#### [Texte à analyser]
========

Motifs de la décision :
- sur la portée de la cassation :
Conformément à l'article 624 du code de procédure civile, la portée de la cassation est déterminée par le dispositif de l'arrêt qui la prononce.
Par arrêt du 5 octobre 2023, la cour de cassation a cassé et annulé l'arrêt de la cour de Toulouse du 2 février 2023, en toutes ses dispositions, et remis la cause et les parties devant la cour de Toulouse autrement composée dans l'état où elles se trouvaient avant l'arrêt.
La cour d'appel est donc saisie de l'entier litige.
Le motif de cassation porte sur la violation des articles 145 et 493 du cpc en précisant que :
'5. Selon le premier de ces textes, s'il existe un motif légitime de conserver ou d'établir avant tout procès la preuve de faits dont pourrait dépendre la solution d'un litige, les mesures d'instruction légalement admissibles peuvent être ordonnées à la demande de tout intéressé, sur requête ou en référé. Selon le second, l'ordonnance sur requête est une décision provisoire rendue non contradictoirement dans les cas où le requérant est fondé à ne pas appeler de partie adverse.
6. Pour rétracter l'ordonnance sur requête du 21 juillet 2022, prononcer la nullité des constatations exécutées en application de cette ordonnance et interdire pour l'avenir l'utilisation du procès-verbal dressé à l'occasion des opérations de constatations dans toute procédure judiciaire, l'arrêt retient que dès la date de remise des factures de l'agence chargée de l'aménagement des magasins du groupe Cargo, la société Maisons du monde avait connaissance de l'implication de celle-ci dans les actes de parasitisme qu'elle suspectait, la société Cargo ayant également connaissance d'un risque de procès contre elle en raison de la divulgation de ces factures et que par ailleurs, il n'était pas justifié si ce n'est par des motifs généraux tenant à la nature des supports numériques en cause jugés volatiles, de faits circonstanciés de l'espèce laissant craindre un risque de déperdition des preuves voire aucun fait précis permettant d'accréditer une telle suspicion en cas d'information de la partie concernée à l'occasion d'une procédure contradictoire.

========

#### [Entrées extraites]

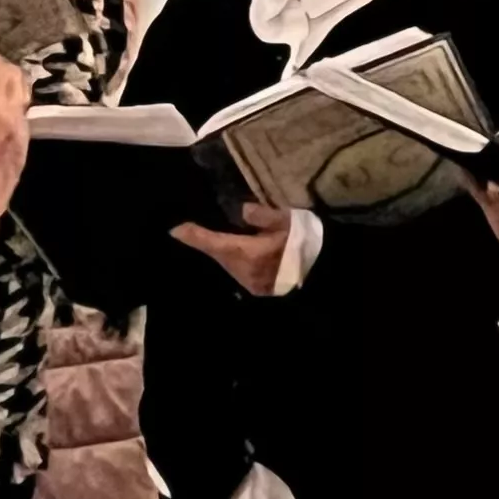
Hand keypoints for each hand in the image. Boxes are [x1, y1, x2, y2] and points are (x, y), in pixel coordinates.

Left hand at [171, 204, 296, 297]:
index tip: (175, 230)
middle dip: (207, 242)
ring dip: (224, 251)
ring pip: (228, 264)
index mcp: (244, 252)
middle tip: (197, 230)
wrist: (323, 276)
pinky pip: (239, 270)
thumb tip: (243, 210)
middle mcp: (240, 270)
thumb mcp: (288, 222)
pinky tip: (243, 252)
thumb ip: (263, 215)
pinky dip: (236, 260)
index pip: (211, 242)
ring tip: (220, 237)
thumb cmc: (305, 246)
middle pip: (218, 254)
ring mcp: (248, 282)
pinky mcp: (258, 288)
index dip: (192, 235)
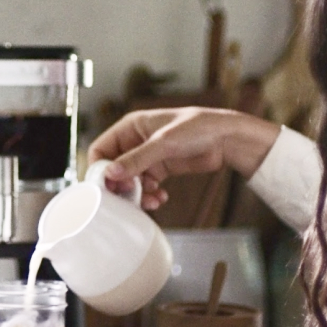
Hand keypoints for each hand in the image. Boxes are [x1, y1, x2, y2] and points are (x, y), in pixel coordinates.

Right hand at [87, 108, 280, 209]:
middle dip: (121, 185)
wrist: (226, 139)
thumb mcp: (163, 143)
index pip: (101, 148)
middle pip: (114, 168)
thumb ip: (136, 159)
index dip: (100, 168)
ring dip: (137, 193)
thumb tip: (111, 173)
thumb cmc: (197, 128)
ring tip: (150, 200)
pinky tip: (161, 197)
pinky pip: (145, 186)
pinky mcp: (161, 169)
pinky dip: (150, 195)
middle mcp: (136, 141)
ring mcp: (148, 157)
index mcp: (130, 127)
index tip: (105, 186)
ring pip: (130, 181)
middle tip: (129, 197)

========

#### [Consigne]
D'après le texte à analyser, la violation de quels articles du code de procédure civile fonde le motif de cassation ? Les items forment un ensemble distinct du texte à analyser.

#### [Résultat]
Les articles 145 et 493 du code de procédure civile.